(Saved entries)
- - - -

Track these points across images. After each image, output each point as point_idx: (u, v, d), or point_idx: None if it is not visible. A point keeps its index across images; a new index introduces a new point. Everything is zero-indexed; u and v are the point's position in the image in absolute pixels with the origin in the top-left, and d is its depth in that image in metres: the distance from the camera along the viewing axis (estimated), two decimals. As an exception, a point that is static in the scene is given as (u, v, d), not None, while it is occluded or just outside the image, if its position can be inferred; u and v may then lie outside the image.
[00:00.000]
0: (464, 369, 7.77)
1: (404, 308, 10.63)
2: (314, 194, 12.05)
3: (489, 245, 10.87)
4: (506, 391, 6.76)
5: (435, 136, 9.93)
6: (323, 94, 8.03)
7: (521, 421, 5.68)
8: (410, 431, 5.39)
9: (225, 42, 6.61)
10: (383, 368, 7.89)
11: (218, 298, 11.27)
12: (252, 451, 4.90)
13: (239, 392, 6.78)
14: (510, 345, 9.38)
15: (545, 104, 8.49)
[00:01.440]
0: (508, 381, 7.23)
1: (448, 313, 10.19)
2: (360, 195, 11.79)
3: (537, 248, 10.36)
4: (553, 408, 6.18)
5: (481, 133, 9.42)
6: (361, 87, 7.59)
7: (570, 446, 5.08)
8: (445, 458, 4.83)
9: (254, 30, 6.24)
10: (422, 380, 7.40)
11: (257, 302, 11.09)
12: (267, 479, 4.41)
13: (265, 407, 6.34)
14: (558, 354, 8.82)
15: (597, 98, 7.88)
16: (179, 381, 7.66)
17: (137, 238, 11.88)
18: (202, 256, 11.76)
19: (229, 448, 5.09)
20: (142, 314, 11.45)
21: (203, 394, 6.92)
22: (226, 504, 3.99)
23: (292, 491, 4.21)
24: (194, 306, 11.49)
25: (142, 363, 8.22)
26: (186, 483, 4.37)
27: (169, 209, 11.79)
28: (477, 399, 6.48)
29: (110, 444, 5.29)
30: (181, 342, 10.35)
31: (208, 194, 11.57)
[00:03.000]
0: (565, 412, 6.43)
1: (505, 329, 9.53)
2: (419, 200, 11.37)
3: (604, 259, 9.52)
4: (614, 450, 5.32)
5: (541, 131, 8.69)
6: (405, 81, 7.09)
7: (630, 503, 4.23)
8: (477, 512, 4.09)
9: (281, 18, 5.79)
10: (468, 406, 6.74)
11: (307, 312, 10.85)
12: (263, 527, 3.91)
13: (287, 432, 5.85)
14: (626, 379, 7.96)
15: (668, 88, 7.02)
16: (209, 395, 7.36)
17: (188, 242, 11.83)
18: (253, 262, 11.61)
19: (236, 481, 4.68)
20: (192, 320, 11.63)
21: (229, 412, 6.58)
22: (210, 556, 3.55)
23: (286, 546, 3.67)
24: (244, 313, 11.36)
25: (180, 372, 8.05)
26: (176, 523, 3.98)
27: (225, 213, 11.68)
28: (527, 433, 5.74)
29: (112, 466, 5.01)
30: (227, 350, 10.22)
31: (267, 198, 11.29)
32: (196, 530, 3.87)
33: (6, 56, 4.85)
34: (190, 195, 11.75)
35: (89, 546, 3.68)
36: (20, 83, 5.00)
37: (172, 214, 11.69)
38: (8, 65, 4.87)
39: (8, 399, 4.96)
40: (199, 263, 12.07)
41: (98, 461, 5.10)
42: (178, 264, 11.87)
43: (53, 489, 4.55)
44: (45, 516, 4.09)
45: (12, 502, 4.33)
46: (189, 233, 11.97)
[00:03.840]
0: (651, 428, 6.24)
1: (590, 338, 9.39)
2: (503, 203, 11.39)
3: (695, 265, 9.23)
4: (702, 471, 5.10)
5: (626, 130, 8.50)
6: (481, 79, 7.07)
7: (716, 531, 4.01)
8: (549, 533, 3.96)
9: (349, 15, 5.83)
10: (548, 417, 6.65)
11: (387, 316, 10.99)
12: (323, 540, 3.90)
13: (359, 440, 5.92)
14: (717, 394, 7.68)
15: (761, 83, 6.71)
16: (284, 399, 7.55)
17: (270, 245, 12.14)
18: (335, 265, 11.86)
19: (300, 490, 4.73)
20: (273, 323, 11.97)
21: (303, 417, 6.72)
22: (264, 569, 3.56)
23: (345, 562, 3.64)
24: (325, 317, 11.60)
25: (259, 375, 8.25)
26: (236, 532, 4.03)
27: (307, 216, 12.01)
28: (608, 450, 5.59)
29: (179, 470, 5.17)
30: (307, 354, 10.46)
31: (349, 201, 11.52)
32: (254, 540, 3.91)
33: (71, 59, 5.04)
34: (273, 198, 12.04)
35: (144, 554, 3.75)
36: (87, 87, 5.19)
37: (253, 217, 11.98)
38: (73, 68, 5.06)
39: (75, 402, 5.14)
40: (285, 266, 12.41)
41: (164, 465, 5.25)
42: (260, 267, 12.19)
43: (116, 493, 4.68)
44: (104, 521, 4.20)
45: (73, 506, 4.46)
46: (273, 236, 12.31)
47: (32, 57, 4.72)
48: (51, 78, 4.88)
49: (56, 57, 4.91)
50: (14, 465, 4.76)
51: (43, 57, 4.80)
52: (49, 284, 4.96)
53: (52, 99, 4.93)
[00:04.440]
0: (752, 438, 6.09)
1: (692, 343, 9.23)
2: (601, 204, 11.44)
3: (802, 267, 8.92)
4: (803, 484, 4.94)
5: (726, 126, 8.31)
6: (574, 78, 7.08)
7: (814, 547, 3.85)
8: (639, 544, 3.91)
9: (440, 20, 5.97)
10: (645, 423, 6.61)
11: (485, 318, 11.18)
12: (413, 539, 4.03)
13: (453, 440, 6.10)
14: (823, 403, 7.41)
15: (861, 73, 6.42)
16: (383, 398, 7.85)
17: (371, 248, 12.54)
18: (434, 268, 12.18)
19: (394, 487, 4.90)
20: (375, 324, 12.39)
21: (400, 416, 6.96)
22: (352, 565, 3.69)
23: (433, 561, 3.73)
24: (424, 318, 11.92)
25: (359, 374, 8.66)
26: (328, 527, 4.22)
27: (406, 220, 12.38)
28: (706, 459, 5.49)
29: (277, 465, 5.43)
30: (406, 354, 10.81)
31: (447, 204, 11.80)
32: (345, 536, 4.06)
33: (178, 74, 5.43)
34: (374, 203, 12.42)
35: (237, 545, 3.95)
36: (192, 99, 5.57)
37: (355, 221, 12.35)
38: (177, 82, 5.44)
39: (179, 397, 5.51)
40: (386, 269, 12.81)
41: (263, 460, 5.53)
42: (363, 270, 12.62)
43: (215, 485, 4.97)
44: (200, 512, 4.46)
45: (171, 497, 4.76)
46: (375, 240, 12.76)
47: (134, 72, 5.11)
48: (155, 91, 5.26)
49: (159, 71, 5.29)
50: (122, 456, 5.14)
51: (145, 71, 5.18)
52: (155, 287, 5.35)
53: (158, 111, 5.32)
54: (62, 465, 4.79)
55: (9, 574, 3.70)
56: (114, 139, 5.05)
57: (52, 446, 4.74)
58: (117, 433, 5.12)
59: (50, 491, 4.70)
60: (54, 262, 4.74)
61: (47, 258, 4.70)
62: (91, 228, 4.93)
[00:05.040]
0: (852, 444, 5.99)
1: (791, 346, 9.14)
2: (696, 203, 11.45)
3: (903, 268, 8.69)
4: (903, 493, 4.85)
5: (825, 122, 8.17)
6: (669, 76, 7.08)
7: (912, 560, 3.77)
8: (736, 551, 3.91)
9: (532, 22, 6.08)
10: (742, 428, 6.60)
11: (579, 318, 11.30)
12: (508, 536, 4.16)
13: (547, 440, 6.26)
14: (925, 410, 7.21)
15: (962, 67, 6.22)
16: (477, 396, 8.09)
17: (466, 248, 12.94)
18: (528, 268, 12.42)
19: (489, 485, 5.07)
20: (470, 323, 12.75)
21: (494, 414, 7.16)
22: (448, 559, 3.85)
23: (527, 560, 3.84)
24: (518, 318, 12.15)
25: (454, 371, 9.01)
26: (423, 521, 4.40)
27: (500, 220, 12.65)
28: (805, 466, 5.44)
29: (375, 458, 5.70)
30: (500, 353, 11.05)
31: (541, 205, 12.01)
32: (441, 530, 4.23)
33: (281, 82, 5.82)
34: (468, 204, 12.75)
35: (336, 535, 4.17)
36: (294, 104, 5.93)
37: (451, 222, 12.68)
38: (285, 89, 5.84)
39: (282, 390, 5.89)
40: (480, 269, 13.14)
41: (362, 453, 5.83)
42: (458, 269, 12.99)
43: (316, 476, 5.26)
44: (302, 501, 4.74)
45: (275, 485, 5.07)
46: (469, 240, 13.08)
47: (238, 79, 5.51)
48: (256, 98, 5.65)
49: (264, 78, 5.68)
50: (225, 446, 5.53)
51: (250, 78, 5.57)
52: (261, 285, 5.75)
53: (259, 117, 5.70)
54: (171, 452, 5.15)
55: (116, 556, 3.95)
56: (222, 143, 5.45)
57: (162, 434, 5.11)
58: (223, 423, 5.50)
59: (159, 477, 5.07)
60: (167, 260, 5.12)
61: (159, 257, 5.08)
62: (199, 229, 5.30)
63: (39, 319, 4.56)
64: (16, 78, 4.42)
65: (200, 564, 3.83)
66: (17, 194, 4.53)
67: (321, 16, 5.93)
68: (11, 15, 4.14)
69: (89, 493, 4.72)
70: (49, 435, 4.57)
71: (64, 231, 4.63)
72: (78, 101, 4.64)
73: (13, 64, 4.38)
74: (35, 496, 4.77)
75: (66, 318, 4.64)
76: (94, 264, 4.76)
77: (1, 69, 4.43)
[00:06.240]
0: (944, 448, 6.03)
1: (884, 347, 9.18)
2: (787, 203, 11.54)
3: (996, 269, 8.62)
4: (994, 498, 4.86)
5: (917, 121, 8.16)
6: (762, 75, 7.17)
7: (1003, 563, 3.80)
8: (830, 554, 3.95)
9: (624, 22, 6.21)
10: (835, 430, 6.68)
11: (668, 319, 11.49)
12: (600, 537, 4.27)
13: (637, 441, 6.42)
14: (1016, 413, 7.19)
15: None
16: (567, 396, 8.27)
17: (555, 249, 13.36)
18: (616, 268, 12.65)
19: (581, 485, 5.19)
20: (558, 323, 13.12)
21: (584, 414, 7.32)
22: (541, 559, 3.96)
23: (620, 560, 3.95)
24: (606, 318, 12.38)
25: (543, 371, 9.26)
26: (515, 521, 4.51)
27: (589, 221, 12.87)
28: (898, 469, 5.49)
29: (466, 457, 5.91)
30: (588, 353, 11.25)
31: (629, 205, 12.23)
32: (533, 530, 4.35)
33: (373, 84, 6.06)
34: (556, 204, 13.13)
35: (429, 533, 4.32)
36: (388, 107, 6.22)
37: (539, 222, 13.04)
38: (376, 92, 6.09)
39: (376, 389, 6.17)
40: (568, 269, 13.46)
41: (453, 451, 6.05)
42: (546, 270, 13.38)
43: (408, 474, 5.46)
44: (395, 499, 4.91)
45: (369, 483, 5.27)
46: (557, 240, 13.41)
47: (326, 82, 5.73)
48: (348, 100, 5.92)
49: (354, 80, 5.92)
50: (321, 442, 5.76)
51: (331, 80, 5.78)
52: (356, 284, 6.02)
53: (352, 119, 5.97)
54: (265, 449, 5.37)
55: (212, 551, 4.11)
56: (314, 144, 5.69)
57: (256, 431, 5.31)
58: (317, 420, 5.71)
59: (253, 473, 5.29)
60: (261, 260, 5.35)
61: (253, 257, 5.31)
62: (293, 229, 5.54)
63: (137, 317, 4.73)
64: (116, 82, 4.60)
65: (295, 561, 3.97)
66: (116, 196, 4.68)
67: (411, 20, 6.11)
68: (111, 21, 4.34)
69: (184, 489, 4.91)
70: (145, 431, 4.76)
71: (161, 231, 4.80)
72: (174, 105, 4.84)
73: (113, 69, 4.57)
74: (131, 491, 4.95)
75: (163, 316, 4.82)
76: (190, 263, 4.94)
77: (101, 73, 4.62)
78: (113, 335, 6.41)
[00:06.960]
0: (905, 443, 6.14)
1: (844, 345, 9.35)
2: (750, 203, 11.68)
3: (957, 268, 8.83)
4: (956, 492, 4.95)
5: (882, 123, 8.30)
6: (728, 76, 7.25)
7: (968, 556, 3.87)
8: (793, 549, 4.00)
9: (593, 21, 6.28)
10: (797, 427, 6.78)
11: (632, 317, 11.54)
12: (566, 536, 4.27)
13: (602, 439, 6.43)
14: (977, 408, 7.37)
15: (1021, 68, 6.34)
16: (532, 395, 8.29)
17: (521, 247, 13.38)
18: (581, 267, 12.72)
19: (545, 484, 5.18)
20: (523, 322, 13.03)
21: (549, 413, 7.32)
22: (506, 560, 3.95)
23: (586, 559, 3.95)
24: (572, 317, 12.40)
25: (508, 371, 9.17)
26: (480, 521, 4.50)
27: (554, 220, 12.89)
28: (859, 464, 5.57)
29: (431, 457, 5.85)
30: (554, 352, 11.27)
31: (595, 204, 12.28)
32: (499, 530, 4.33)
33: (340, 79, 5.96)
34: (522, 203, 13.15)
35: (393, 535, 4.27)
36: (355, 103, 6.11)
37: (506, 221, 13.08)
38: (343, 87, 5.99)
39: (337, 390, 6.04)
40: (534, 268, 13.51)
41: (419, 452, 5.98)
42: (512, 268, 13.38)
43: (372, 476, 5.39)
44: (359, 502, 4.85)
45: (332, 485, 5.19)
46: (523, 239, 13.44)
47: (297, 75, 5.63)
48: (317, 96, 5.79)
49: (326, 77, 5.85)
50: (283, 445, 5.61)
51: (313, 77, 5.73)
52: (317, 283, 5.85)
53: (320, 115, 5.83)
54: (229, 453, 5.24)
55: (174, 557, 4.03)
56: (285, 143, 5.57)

- - - -

All that is wanted is the stretch of lines above from the one containing "9: (225, 42, 6.61)" through the one containing "30: (181, 342, 10.35)", duplicated exactly.

Task solution
9: (225, 42, 6.61)
10: (383, 368, 7.89)
11: (218, 298, 11.27)
12: (252, 451, 4.90)
13: (239, 392, 6.78)
14: (510, 345, 9.38)
15: (545, 104, 8.49)
[00:01.440]
0: (508, 381, 7.23)
1: (448, 313, 10.19)
2: (360, 195, 11.79)
3: (537, 248, 10.36)
4: (553, 408, 6.18)
5: (481, 133, 9.42)
6: (361, 87, 7.59)
7: (570, 446, 5.08)
8: (445, 458, 4.83)
9: (254, 30, 6.24)
10: (422, 380, 7.40)
11: (257, 302, 11.09)
12: (267, 479, 4.41)
13: (265, 407, 6.34)
14: (558, 354, 8.82)
15: (597, 98, 7.88)
16: (179, 381, 7.66)
17: (137, 238, 11.88)
18: (202, 256, 11.76)
19: (229, 448, 5.09)
20: (142, 314, 11.45)
21: (203, 394, 6.92)
22: (226, 504, 3.99)
23: (292, 491, 4.21)
24: (194, 306, 11.49)
25: (142, 363, 8.22)
26: (186, 483, 4.37)
27: (169, 209, 11.79)
28: (477, 399, 6.48)
29: (110, 444, 5.29)
30: (181, 342, 10.35)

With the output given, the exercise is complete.